How to keep a conversation going: Upon hitting a break in conversation, remember the 5 Ws and the 1 H; Who, What, Where, Why, When, and How. If the conversation breaks like “Yeah, so I went to the ballgame.” then respond with “Who was there?” “What happened there?” “Where was the stadium?” “Why did you go?” “When was it?” and “How was it?” If those have all been exhausted, then perhaps you should change the subject like “Speaking of the ballgame, did you see…” Do not change the topic using it; keep it on the topic that it was originally.

Self-Regulation:
Use the appropriate voice level for the situation. Read peoples emotions and change the subject accordingly. Stay calm if in an escalating situation. Ask for help if you’re having problems with anything. Don’t be violent. Know what might ‘trigger’ someone to feel a feeling. Take turns while talking. Changes in life are okay. You are okay.            

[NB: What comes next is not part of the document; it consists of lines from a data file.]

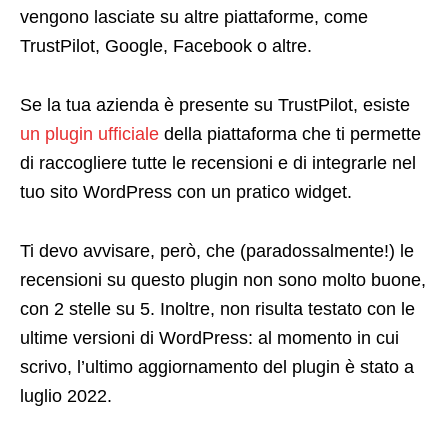
vengono lasciate su altre piattaforme, come
TrustPilot, Google, Facebook o altre.
Se la tua azienda è presente su TrustPilot, esiste
un plugin ufficiale
della piattaforma che ti permette
di raccogliere tutte le recensioni e di integrarle nel
tuo sito WordPress con un pratico widget.
Ti devo avvisare, però, che (paradossalmente!) le
recensioni su questo plugin non sono molto buone,
con 2 stelle su 5. Inoltre, non risulta testato con le
ultime versioni di WordPress: al momento in cui
scrivo, l’ultimo aggiornamento del plugin è stato a
luglio 2022.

Triggers: Despite the common use of “TRIGGERED” now a days, you can see that certain topics will “trigger” a reaction in someone. Don’t use that against anyone, because it’s a horrible thing to play with someone’s emotions. While it might be fun at first, once they realize what you’re doing, they may either begin ignore you/leave you or try to get revenge, which may or may not be violent. If you know something that will “trigger” an emotion, don’t say it if you don’t have to and say it gently if you do.

Cooperation:
Cooperation is Relationship Building, not ‘getting along’. Cooperation skills are good for making and keeping friends. Take turns while doing activities. Understand someone ‘clues’ for their emotions. Ask before joining activities or making people quit theirs. Compromise when it comes to decisions. If it’s not possible to compromise, get a third party source for finding out what you should do. Win and lose politely. Don’t insult someone for losing, or the same will happen when you do. Stop and see what’s next. Quit activities as good stopping points in order to be able to do other ones. Schedule breaks to be after work. Think of peoples feelings when you talk/interact to them.

Getting Along/Relationship Building: When you ‘get along’ with someone, it’s a nice way of saying “I tolerate this person slightly more than everyone else.” When you have a relationship with someone, it doesn’t mean love, but simply means “This person is worth my time and energy to become friends with.” Know the difference.

Win and lose politely: If you win, you may have the urge to taunt, to rub it in the opponent’s face, and otherwise be unenjoyable. This is a surefire way to get people to never want to play with you again. Simply repressing those urges and saying “Good game!” “You’ll get us next time!” and “That was close.” means you don’t seem like a complete jerk. On the other side, if you lose, you may want to cry, blame others on either team of either sucking or cheating, and otherwise be unenjoyable. This is a surefire way to get people to never want to play with you again, again. By not doing any of those and instead saying “Good game!” “That was a close match!” and “Fun time!” means you don’t seem like a complete jerk. Try it next time you play a game.

So, that’s all of it. Was it worth your precious time reading? You could have gone, tried to interact with someone, and either fail or succeed in the time it took to read this. Does that mean that this was a counterproductive waste of time? No, because now you have tools, tips, and an idea about what to do next time that you are forced to interact in this fast paced world. If you have any tips, experiences, or help for others, feel free to share that knowledge. If you don’t, go get some! Have fun socializing and communicating out there, mates!